Task instructions: Report every line of the items below that contains the string "smallest", treating uppercase and lowercase as different.

Segment Start: Dataset records

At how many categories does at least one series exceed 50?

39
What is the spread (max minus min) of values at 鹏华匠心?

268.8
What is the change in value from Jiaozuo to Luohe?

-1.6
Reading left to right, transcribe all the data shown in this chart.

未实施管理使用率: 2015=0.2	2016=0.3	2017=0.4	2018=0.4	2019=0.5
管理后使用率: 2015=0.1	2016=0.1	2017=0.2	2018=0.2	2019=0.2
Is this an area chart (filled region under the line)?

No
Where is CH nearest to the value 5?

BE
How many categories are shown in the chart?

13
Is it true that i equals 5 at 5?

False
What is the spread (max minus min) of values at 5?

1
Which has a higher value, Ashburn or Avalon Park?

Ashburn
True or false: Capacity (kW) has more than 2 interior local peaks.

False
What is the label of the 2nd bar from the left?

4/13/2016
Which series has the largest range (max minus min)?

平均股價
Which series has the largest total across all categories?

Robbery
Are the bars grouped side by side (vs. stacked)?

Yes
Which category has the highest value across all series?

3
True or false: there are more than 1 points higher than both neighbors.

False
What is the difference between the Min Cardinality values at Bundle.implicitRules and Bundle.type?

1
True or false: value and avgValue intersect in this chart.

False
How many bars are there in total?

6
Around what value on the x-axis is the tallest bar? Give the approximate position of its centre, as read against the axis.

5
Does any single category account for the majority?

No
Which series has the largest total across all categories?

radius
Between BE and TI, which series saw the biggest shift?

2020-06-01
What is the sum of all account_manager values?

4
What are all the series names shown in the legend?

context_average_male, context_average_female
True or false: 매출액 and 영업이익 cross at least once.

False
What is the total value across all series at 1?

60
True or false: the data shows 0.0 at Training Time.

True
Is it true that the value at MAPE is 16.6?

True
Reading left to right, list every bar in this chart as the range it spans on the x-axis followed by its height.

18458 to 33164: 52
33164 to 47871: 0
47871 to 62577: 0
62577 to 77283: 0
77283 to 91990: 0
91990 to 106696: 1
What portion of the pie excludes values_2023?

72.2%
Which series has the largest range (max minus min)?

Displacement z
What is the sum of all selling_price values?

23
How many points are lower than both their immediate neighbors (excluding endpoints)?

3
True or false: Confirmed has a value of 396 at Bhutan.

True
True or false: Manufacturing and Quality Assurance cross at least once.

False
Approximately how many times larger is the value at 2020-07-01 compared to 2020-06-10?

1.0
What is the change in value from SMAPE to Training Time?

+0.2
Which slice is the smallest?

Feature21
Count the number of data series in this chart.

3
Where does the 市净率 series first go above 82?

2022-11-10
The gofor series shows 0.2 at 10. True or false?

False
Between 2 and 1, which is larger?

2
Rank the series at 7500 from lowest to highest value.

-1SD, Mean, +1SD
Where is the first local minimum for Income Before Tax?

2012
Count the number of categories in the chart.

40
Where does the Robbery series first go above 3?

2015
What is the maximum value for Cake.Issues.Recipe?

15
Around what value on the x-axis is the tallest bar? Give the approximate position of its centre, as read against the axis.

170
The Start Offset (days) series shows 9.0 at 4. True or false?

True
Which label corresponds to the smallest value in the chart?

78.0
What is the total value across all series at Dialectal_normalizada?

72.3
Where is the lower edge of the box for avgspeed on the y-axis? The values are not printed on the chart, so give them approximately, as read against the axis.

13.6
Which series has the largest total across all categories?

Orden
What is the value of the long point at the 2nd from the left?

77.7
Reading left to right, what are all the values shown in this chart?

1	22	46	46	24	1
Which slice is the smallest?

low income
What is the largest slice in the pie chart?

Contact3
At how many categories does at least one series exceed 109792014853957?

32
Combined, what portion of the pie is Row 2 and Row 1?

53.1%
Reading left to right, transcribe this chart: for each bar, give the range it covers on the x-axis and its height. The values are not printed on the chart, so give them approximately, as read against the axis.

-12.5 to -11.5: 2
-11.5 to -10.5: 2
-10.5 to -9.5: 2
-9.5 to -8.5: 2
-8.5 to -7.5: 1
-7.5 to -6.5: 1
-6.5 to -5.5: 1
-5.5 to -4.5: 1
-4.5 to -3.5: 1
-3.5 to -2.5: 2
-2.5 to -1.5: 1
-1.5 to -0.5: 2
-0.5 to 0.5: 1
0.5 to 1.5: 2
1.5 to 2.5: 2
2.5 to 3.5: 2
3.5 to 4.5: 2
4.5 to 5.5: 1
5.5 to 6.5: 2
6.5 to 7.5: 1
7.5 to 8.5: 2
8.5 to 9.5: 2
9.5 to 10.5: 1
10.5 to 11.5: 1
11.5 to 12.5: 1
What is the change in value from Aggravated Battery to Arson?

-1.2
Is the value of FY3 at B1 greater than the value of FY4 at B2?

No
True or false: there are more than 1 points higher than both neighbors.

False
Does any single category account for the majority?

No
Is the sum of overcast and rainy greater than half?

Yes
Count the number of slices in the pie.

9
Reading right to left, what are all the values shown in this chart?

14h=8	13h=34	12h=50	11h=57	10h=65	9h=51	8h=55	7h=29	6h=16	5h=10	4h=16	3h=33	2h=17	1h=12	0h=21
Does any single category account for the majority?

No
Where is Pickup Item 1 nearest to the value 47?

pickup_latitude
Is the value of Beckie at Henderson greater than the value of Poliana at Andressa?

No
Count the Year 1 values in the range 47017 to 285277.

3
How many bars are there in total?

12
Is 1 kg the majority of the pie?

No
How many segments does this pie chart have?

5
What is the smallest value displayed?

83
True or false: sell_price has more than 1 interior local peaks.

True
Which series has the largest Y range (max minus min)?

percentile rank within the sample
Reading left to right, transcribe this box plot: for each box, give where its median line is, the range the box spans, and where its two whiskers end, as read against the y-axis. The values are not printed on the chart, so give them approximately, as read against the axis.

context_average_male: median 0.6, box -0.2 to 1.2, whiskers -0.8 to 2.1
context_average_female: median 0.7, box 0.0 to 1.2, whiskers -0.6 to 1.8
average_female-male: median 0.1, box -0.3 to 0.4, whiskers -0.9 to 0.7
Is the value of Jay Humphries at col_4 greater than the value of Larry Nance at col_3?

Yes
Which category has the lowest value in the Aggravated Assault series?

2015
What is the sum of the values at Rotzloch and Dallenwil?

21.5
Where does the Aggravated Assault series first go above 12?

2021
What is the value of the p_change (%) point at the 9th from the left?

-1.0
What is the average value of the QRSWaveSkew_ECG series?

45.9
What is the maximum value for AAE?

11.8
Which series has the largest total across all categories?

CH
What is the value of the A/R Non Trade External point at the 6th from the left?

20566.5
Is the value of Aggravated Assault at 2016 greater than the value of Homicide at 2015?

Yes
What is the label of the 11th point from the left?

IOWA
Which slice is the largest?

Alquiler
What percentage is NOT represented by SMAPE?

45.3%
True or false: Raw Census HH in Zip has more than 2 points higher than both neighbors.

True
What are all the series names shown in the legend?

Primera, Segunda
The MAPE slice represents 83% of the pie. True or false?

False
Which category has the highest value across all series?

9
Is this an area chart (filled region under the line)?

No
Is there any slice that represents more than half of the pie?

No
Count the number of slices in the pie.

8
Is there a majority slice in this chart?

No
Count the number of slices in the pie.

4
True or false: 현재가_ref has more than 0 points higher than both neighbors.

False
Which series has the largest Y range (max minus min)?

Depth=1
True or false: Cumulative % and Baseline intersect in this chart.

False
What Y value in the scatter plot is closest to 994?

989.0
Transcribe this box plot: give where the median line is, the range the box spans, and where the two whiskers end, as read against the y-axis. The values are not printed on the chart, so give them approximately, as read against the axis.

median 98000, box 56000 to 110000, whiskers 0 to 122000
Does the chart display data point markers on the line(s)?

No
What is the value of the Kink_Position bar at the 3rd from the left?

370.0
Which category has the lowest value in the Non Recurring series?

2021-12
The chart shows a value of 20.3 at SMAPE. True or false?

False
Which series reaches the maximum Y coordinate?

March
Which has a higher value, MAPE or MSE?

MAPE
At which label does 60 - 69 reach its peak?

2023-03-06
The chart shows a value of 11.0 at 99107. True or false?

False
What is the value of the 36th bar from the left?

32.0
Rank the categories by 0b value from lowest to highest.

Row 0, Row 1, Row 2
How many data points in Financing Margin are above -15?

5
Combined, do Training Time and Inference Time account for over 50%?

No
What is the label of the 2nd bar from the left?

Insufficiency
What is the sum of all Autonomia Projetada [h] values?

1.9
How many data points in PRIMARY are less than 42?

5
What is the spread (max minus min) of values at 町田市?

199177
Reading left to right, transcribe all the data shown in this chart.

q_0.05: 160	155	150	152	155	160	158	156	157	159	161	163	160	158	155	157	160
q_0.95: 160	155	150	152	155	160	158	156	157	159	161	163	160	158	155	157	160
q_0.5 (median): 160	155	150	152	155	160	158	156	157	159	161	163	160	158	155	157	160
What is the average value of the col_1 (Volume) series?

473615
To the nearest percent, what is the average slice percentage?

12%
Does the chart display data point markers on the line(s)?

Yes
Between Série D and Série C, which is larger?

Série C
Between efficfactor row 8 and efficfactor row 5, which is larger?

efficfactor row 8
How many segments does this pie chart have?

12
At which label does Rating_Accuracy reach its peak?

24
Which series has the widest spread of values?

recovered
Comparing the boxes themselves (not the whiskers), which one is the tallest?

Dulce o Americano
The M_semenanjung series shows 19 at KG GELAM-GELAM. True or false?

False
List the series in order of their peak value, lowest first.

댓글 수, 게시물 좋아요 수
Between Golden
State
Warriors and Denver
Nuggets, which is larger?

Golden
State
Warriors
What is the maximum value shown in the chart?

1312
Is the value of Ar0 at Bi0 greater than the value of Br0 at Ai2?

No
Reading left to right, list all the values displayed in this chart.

Segment End: Dataset records

Response to the exercise:
Which slice is the smallest?
Which label corresponds to the smallest value in the chart?
Which slice is the smallest?
What is the smallest value displayed?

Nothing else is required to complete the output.